Source Instruments and Course Material
Decide the number of students to be accommodated in a single batch. Accordingly, decide the number of instruments (and accessories, if any) that need to be sourced. After a few months of training (once the basics are taught), the students can be asked to get their own instruments. Prepare the course material and source books and song sheets accordingly. Make lesson plans for beginner level as well as expert level students. Arrange for the course material to be printed and given to every student who enrolls to your class. You can also make instructional DVDs for the same. This will save you a lot of time and effort.
Complete the Formalities
You will have to get the license to teach and buy insurance for your business. Look into the zoning and land use rules of your community. Also, don’t forget to get a business liability insurance. You can browse through the government’s Small Business Administration website to understand the formalities that need to be taken care of. You may have to register your business name as ‘Doing Business As’. Complete the necessary paperwork as per your state’s requirements. You will also need to register your business with the IRS. Take professional advice for accounting and taxation.
Do Good Networking
Visit local music shops and leave your visiting card, resume, and fliers/brochures there. Meet the managers personally and explain your business to them. Visit school teachers and ask them if they can give your reference to students who want private lessons. Firstly, this will help you get students. In addition to that, it might get you work as a sub-contractor for a marching or jazz band. Contact local band directors. Even they may help you get students. If you have a college degree, or if you have received formal education in music, you may get hired on an adjunct position in a community college or university. Word-of-mouth promotions work wonders for a music-teaching business.
Use the Media for Promotion
It is important that you promote your business strategically. Use attractive visiting cards, brochures, and fliers, and circulate them in music stores and cafes. Advertise through local community newspapers and specialty magazines. For any business to succeed today, a strong social media presence is important. Make Facebook, MySpace, Twitter, and LinkedIn profiles for your business. Keep updating them with interesting photos and information.
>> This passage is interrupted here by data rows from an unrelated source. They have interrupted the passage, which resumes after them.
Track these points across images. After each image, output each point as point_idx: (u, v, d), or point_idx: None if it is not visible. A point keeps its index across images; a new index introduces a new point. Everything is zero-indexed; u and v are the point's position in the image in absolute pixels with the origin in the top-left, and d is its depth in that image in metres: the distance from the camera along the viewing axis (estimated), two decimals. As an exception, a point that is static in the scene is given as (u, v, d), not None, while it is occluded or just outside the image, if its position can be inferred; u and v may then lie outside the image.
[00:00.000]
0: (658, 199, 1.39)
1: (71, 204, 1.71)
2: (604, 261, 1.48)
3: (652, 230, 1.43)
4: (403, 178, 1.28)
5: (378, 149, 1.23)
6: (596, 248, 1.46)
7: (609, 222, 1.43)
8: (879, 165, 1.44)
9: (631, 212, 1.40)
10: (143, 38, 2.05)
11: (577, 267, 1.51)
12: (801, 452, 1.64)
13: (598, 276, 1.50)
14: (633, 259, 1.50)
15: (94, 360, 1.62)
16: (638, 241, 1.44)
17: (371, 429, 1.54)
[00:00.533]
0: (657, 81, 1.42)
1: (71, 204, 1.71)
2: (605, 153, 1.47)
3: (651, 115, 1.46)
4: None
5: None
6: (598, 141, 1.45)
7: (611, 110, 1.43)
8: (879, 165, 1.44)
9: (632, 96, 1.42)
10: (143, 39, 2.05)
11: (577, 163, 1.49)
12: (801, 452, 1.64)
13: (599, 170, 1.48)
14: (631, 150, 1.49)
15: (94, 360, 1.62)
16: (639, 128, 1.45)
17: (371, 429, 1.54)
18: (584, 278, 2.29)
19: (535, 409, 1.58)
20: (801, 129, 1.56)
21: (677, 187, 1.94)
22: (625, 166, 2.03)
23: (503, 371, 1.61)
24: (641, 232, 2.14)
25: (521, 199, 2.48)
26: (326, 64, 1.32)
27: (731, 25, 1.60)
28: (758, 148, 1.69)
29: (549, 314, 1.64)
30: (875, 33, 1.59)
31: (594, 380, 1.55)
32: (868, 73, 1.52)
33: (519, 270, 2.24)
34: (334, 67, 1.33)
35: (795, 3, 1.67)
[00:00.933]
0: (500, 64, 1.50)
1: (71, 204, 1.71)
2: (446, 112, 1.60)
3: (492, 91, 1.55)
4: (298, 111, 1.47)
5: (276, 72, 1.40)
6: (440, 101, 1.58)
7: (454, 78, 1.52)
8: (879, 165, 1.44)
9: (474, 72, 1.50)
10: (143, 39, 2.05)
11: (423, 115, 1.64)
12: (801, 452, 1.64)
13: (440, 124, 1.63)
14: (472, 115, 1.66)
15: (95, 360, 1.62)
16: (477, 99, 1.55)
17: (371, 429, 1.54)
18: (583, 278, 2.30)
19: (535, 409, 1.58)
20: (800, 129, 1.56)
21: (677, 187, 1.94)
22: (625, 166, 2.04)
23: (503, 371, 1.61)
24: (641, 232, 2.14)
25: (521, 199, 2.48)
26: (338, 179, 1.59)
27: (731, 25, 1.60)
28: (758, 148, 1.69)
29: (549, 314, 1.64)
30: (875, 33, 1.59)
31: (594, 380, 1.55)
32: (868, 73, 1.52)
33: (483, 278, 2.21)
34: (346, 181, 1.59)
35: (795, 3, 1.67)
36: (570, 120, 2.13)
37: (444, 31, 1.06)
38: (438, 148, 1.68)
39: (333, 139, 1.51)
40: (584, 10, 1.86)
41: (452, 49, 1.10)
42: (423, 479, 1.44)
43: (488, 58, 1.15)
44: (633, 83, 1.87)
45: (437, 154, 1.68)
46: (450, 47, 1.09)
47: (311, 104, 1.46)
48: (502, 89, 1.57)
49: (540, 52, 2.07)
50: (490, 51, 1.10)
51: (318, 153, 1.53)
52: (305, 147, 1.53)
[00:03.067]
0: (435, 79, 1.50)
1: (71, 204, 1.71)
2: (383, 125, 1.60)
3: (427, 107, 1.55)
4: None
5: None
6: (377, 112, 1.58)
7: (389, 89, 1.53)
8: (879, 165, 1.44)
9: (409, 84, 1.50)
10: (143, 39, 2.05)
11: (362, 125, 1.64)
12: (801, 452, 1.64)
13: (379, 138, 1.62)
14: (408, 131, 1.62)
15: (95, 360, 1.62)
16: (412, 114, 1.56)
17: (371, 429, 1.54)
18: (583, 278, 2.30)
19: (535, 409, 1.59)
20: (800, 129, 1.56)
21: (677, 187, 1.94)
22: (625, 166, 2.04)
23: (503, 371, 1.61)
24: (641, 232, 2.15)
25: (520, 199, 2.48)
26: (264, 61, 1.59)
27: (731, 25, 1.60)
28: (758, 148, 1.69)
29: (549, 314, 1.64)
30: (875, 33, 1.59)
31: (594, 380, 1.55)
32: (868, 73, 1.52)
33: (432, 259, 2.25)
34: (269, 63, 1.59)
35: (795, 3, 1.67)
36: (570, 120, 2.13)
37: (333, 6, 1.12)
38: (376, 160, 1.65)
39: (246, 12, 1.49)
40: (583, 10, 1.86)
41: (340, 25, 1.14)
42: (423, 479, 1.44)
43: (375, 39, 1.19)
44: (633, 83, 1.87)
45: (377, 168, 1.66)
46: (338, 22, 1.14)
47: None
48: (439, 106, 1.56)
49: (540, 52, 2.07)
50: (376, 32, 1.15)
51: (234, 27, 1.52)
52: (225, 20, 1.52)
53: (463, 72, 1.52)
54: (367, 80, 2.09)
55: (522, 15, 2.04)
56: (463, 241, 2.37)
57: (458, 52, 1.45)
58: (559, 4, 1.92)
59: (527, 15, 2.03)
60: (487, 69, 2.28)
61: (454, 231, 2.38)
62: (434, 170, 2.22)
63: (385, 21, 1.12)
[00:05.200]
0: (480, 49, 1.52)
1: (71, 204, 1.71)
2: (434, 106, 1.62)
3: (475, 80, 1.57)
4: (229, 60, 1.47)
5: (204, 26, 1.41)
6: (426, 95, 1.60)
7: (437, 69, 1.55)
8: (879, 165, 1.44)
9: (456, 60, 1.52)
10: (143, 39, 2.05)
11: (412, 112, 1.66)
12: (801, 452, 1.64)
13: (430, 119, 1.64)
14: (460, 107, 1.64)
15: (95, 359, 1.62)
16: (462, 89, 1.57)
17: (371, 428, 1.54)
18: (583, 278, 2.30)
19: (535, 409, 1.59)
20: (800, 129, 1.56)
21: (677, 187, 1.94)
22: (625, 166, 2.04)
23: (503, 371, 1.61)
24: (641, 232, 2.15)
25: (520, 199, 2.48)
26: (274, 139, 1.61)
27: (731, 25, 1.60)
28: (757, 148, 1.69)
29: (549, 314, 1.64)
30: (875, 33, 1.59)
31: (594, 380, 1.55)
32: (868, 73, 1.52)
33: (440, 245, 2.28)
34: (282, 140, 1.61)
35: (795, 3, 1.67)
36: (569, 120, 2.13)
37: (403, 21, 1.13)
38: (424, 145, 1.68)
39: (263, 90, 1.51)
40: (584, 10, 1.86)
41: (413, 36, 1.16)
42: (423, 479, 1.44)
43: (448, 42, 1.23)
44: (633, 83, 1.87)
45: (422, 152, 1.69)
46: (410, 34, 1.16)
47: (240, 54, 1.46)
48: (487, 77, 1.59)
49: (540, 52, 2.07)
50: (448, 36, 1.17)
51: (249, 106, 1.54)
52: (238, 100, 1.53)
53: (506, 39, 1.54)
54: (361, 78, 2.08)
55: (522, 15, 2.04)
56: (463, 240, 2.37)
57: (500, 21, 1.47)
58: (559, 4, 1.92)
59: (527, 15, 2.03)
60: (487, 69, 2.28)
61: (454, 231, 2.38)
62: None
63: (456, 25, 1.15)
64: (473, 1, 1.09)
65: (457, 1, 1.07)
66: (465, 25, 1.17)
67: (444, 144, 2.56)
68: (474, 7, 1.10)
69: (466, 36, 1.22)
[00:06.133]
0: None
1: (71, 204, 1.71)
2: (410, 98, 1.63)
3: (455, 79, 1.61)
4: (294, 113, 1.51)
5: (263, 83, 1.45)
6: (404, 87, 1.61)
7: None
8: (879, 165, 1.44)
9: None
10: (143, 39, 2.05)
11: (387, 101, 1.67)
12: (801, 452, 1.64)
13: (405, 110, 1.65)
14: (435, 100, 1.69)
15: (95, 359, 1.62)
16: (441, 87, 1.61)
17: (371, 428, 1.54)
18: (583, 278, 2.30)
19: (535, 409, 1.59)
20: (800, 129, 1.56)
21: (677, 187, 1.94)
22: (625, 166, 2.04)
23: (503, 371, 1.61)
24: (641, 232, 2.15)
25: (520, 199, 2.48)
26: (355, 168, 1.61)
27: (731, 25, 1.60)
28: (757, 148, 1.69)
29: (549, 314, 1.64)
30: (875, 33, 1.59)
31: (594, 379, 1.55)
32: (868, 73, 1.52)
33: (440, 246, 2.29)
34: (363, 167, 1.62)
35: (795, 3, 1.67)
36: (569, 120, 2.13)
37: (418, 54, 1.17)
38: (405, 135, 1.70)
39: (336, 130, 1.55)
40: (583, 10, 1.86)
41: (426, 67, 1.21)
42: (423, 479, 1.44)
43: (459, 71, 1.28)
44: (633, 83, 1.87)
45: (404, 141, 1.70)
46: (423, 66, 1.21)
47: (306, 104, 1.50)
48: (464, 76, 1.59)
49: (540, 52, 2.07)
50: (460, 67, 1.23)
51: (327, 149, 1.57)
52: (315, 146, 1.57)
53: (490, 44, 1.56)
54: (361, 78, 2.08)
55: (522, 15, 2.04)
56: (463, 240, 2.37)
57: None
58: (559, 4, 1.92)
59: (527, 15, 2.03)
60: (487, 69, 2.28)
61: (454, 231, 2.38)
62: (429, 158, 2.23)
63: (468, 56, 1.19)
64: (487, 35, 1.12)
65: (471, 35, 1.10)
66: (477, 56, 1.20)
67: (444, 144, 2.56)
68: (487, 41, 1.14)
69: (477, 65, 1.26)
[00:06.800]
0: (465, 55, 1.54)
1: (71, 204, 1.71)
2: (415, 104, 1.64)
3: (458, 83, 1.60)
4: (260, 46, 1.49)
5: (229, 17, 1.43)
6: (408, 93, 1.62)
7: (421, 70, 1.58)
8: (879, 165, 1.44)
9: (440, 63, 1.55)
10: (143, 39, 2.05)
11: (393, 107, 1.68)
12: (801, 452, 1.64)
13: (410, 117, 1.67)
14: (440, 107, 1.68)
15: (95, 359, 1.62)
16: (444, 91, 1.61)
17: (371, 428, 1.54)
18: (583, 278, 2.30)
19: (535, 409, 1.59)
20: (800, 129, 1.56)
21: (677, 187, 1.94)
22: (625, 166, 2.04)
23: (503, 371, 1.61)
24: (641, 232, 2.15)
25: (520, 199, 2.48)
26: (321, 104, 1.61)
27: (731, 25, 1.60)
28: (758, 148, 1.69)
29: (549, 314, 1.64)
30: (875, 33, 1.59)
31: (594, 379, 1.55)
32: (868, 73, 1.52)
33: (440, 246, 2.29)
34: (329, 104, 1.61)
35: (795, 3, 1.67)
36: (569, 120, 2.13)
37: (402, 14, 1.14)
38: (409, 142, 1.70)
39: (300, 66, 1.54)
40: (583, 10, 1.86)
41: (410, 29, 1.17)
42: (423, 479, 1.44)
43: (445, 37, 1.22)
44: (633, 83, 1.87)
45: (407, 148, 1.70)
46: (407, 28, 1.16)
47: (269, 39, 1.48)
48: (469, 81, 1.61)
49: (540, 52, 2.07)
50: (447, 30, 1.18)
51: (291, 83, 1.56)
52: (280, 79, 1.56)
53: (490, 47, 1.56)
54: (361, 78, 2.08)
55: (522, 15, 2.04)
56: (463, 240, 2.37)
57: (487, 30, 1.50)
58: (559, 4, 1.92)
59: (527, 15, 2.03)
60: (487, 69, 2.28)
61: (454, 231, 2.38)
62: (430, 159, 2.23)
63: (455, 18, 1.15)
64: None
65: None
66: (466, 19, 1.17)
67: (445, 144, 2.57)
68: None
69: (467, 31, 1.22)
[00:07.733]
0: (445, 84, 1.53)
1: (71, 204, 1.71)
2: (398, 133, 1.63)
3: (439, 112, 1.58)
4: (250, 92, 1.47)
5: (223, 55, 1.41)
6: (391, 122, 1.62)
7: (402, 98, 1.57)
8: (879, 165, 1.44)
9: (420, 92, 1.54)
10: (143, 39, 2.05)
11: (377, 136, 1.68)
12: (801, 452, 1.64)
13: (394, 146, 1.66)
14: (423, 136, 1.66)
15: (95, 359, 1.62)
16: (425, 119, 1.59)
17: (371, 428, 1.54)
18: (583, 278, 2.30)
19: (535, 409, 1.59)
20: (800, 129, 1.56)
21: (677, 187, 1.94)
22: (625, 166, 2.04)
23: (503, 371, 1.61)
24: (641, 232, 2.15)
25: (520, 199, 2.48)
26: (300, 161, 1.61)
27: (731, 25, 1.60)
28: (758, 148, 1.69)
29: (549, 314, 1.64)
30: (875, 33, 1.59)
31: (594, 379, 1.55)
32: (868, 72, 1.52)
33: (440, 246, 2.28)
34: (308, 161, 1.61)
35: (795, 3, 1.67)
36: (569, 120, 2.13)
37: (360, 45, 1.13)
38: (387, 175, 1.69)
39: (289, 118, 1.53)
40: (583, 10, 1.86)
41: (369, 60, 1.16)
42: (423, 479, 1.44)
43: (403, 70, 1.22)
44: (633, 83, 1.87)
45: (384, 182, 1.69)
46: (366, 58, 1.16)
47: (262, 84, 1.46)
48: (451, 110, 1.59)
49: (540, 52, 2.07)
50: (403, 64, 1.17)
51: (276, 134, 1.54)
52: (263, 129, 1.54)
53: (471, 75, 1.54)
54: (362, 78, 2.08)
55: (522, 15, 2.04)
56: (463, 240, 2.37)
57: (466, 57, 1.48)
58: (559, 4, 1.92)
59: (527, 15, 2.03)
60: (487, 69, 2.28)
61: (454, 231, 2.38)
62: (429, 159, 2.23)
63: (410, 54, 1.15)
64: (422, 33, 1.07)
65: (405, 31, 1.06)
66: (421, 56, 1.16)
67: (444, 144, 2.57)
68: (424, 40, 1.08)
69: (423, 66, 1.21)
Try to have a Fan page on Facebook. People tend to visit these pages to see how many people Like them before deciding whether to join the classes. You will benefit immensely if you start a YouTube channel and display your musical talent in weekly video updates. Create a separate email account and website for your business. Advertise your business effectively.
Watch Your Conduct
Leave your flip-flops and that rugged t-shirt at home when you go for networking or invite students for a musical demonstration. Dress smartly and neatly to make a positive impression on the people you interact with. When communicating with them, be polite. Be approachable.
Make the Classes Interesting
Fun activities, educational games, and contests make learning a fun experience. Feature the best students on your website and/or social media pages. Once in a month or two, host a musical night so that your students get a chance to perform. Such events help promote the business. Even the students and their parents feel motivated to continue with you. Introduce discount schemes, lucrative offers, and/or allow the students to pay in installments. Schemes like these help attract more business.
It is said that group lessons cost students $10 to $20 per hour, while personal lessons fetch about $40 per hour for one student. Thus, if planned well, teaching music can turn out to be a very lucrative business.